Question

Increasing numbers of businesses are offering child-care benefits for their workers. However, one union claims that more than 85% of firms in the manufacturing sector still do not offer any child-care benefits to their workers. random sample of 330 manufacturing firms is selected and asked if they offer child-care benefits. Suppose the P-value for this test was reported to be p = 0.1071. State the conclusion of interest to the union. Use alpha=0.05 .

Answer 1

Answer:

The p value for this test is given $p_v = 0.1071$

Since the p value is higher than the significance level given of $\alpha=0.05$ we have enough evidence to FAIL to reject the null hypothesis.
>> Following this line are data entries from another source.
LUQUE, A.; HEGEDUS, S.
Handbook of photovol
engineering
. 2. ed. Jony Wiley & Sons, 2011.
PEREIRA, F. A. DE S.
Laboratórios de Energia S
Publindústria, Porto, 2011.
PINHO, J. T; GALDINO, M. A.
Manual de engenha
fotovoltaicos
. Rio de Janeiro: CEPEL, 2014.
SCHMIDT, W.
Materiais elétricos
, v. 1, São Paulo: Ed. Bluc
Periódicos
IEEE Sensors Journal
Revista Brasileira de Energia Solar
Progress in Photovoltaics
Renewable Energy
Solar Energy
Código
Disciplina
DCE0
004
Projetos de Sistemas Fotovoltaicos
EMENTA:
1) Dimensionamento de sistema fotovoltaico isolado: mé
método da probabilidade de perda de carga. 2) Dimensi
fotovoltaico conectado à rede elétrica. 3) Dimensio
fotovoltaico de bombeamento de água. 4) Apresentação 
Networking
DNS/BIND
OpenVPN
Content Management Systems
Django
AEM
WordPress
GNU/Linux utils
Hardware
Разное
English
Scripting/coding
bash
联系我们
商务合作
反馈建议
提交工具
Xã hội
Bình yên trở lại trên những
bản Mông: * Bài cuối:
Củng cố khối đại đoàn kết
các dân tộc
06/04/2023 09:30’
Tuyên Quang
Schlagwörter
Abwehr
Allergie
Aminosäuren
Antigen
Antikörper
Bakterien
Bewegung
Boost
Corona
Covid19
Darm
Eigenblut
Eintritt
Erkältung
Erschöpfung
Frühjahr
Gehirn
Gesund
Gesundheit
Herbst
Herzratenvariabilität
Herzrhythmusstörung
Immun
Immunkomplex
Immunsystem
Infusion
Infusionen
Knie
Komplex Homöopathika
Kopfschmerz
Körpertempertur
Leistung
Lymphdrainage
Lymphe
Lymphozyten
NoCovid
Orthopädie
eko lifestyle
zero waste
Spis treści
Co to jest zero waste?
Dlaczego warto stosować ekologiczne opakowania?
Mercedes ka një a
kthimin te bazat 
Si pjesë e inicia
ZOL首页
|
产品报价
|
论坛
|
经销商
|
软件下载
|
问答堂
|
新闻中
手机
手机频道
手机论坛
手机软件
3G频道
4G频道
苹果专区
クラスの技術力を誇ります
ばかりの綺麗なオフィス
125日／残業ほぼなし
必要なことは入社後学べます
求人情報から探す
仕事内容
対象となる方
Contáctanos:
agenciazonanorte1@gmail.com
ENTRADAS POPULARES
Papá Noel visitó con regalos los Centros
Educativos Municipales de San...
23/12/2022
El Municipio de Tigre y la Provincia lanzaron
And we can say that the true proportion of firms in the manufacturing sector still do not offer any child-care benefits to their workersis is not significantly higher than 0.85 or 85% at 5% of significance.

Step-by-step explanation:

We define the proportion of interest as p who represent the true proportion of firms in the manufacturing sector still do not offer any child-care benefits to their workers

And we want to anaylze the following system of hypothesis:

Null hypothesis: $p \leq 0.85$

Alternative hypothesis: $p >0.85$

And the statistic for this test is given by:

$z =\frac{\hat p -p_o}{\sqrt{\frac{p_o (1-p_o)}{n}}}$

The p value can be calculated with this formula:

$p_v = P(z>z_{calc})$

And the p value for this test is given $p_v = 0.1071$

Since the p value is higher than the significance level given of $\alpha=0.05$ we have enough evidence to FAIL to reject the null hypothesis. And we can say that the true proportion of firms in the manufacturing sector still do not offer any child-care benefits to their workersis is not significantly higher than 0.85 or 85% at 5% of significance.